Best model can only be saved based on BLEU score
abhinavkashyap opened this issue · 1 comments
Hi,
In train.py
Line 142. The model will be saved if cur_metric > best_metric
. This is useful if BLEU
is being used to decide whether to save the best model or no. However, the Delete Retrieve Generate paper, minimizes the reconstruction loss (autoencoder), if I am not wrong. Although dev_loss
can be tracked in the code, saving the model based on dev_loss
is not possible.
Also, the Readme files shows the graph of BLEU score increasing with the training. Since Delete Retrieve and Generate works on non-parallel data, shouldn't we minimize the loss function? I am also wondering the BLEU score by this repository (It is 7.5 according to Table 4 in the paper).
Thanks for reaching out!
(1) Happy to accept the change you want to submit a pull request where saving is based on dev loss instead of dev BLEU, but in practice I think this is a detail which doesn't affect things very much (models with low dev loss will also have high BLEU).
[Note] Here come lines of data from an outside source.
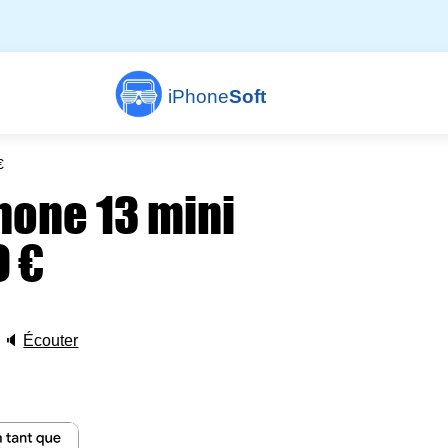
iPhone
Soft
€
Phone 13 mini
9 €
🔈
Écouter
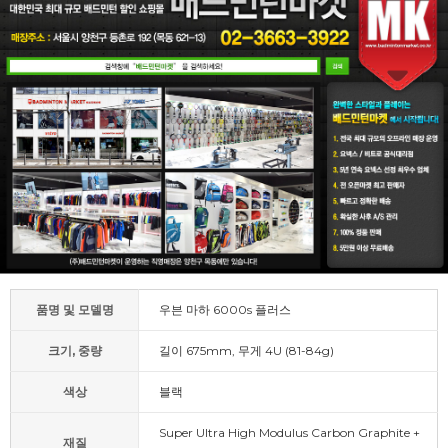
품명 및 모델명
우븐 마하 6000s 플러스
크기, 중량
길이 675mm, 무게 4U (81-84g)
색상
블랙
Super Ultra High Modulus Carbon Graphite +
재질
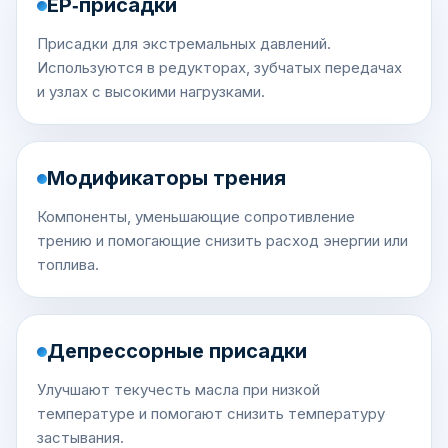
EP‑присадки
Присадки для экстремальных давлений.
Используются в редукторах, зубчатых передачах
и узлах с высокими нагрузками.
Модификаторы трения
Компоненты, уменьшающие сопротивление
трению и помогающие снизить расход энергии или
топлива.
Депрессорные присадки
Улучшают текучесть масла при низкой
температуре и помогают снизить температуру
застывания.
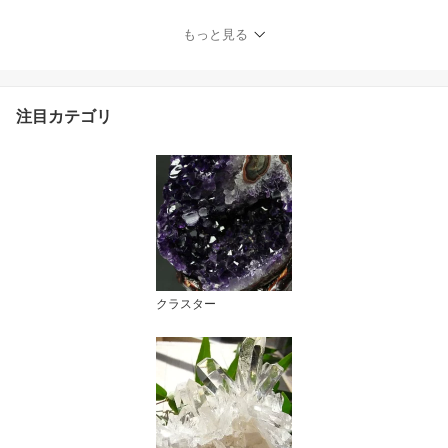
racelet ルチレイテッドク
ォーツ 一点物 送料無料
もっと見る
注目カテゴリ
クラスター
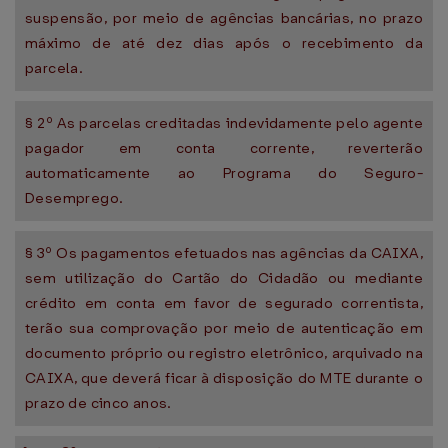
suspensão, por meio de agências bancárias, no prazo
máximo de até dez dias após o recebimento da
parcela.
§ 2º As parcelas creditadas indevidamente pelo agente
pagador em conta corrente, reverterão
automaticamente ao Programa do Seguro-
Desemprego.
§ 3º Os pagamentos efetuados nas agências da CAIXA,
sem utilização do Cartão do Cidadão ou mediante
crédito em conta em favor de segurado correntista,
terão sua comprovação por meio de autenticação em
documento próprio ou registro eletrônico, arquivado na
CAIXA, que deverá ficar à disposição do MTE durante o
prazo de cinco anos.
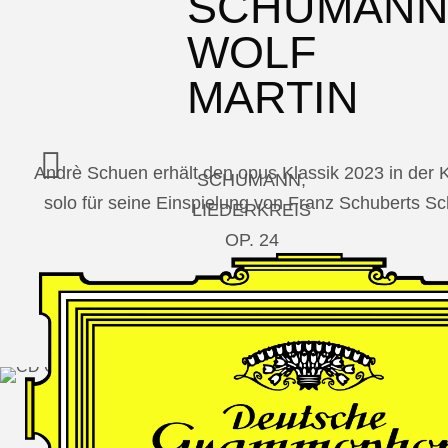
SCHUMAN
WOLF
MARTIN
Andrè Schuen erhält den opus Klassik 2023 in der
SCHUMANN,
solo für seine Einspielung von Franz Schuberts 
LIEDERKREIS
OP. 24
SECHS
MONOLOGE
AUS
JEDERMANN
GESÄNGE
(2) Nice observation! This is something other people have brought up, and
- My script just runs in one direction (e.g. pos => neg). Maybe running the model in both directions (pos => neg, neg => pos) and then averaging the BLEU would get closer to their results
- The implementation of BLEU that the original paper used has bugs in it and does not report correct BLEU scores. For example, it disagrees with multi-bleu.perl which is a canonical implementation of BLEU. If you use their script on our outputs you get something more similar (I think ~7.6 ish) but again their script might not be producing correct BLEU scores.